(Data for processing)
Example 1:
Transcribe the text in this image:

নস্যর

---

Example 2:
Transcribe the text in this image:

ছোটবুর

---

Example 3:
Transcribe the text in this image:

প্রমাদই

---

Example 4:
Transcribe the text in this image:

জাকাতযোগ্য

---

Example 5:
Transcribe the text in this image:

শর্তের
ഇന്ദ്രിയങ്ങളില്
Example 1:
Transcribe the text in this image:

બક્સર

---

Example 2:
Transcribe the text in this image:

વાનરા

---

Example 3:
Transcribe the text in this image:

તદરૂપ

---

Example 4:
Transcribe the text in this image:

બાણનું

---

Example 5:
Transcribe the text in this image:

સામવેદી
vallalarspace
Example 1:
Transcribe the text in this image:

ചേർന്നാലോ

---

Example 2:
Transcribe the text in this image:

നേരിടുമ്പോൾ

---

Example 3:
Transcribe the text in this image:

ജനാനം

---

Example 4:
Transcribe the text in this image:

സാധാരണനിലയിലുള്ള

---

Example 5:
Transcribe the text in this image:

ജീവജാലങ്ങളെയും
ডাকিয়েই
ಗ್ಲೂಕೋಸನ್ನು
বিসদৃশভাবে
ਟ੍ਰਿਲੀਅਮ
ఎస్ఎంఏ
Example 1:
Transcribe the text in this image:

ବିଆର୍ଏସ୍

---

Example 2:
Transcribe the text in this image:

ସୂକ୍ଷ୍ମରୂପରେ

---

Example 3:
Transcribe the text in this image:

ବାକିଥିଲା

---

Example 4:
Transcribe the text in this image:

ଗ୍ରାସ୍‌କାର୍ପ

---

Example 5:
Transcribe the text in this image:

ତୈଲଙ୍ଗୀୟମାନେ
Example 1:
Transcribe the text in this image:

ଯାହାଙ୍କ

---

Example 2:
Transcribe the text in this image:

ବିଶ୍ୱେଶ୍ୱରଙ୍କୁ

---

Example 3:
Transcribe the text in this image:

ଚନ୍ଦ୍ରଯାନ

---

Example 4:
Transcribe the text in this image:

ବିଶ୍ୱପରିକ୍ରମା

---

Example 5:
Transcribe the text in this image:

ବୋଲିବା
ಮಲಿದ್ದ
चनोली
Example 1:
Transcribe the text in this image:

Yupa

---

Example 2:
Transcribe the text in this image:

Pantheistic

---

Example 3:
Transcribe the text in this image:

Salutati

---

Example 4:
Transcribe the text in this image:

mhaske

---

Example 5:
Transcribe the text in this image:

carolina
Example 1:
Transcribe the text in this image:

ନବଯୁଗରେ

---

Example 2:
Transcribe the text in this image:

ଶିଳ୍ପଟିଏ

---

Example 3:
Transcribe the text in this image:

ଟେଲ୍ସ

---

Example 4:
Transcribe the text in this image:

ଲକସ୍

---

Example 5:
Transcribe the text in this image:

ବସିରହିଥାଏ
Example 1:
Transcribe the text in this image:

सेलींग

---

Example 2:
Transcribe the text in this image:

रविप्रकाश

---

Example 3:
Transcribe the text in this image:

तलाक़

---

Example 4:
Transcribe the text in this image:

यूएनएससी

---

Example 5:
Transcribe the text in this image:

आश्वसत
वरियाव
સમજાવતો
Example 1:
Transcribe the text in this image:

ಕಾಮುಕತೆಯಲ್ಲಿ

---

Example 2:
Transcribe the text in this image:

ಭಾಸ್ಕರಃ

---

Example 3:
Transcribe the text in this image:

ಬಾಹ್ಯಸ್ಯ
(End Data for processing)
- _Assignment_: Reproduce every entry above. Make each line identical to the original.

- _Task solution_:
Example 1:
Transcribe the text in this image:

নস্যর

---

Example 2:
Transcribe the text in this image:

ছোটবুর

---

Example 3:
Transcribe the text in this image:

প্রমাদই

---

Example 4:
Transcribe the text in this image:

জাকাতযোগ্য

---

Example 5:
Transcribe the text in this image:

শর্তের
ഇന്ദ്രിയങ്ങളില്
Example 1:
Transcribe the text in this image:

બક્સર

---

Example 2:
Transcribe the text in this image:

વાનરા

---

Example 3:
Transcribe the text in this image:

તદરૂપ

---

Example 4:
Transcribe the text in this image:

બાણનું

---

Example 5:
Transcribe the text in this image:

સામવેદી
vallalarspace
Example 1:
Transcribe the text in this image:

ചേർന്നാലോ

---

Example 2:
Transcribe the text in this image:

നേരിടുമ്പോൾ

---

Example 3:
Transcribe the text in this image:

ജനാനം

---

Example 4:
Transcribe the text in this image:

സാധാരണനിലയിലുള്ള

---

Example 5:
Transcribe the text in this image:

ജീവജാലങ്ങളെയും
ডাকিয়েই
ಗ್ಲೂಕೋಸನ್ನು
বিসদৃশভাবে
ਟ੍ਰਿਲੀਅਮ
ఎస్ఎంఏ
Example 1:
Transcribe the text in this image:

ବିଆର୍ଏସ୍

---

Example 2:
Transcribe the text in this image:

ସୂକ୍ଷ୍ମରୂପରେ

---

Example 3:
Transcribe the text in this image:

ବାକିଥିଲା

---

Example 4:
Transcribe the text in this image:

ଗ୍ରାସ୍‌କାର୍ପ

---

Example 5:
Transcribe the text in this image:

ତୈଲଙ୍ଗୀୟମାନେ
Example 1:
Transcribe the text in this image:

ଯାହାଙ୍କ

---

Example 2:
Transcribe the text in this image:

ବିଶ୍ୱେଶ୍ୱରଙ୍କୁ

---

Example 3:
Transcribe the text in this image:

ଚନ୍ଦ୍ରଯାନ

---

Example 4:
Transcribe the text in this image:

ବିଶ୍ୱପରିକ୍ରମା

---

Example 5:
Transcribe the text in this image:

ବୋଲିବା
ಮಲಿದ್ದ
चनोली
Example 1:
Transcribe the text in this image:

Yupa

---

Example 2:
Transcribe the text in this image:

Pantheistic

---

Example 3:
Transcribe the text in this image:

Salutati

---

Example 4:
Transcribe the text in this image:

mhaske

---

Example 5:
Transcribe the text in this image:

carolina
Example 1:
Transcribe the text in this image:

ନବଯୁଗରେ

---

Example 2:
Transcribe the text in this image:

ଶିଳ୍ପଟିଏ

---

Example 3:
Transcribe the text in this image:

ଟେଲ୍ସ

---

Example 4:
Transcribe the text in this image:

ଲକସ୍

---

Example 5:
Transcribe the text in this image:

ବସିରହିଥାଏ
Example 1:
Transcribe the text in this image:

सेलींग

---

Example 2:
Transcribe the text in this image:

रविप्रकाश

---

Example 3:
Transcribe the text in this image:

तलाक़

---

Example 4:
Transcribe the text in this image:

यूएनएससी

---

Example 5:
Transcribe the text in this image:

आश्वसत
वरियाव
સમજાવતો
Example 1:
Transcribe the text in this image:

ಕಾಮುಕತೆಯಲ್ಲಿ

---

Example 2:
Transcribe the text in this image:

ಭಾಸ್ಕರಃ

---

Example 3:
Transcribe the text in this image:

ಬಾಹ್ಯಸ್ಯ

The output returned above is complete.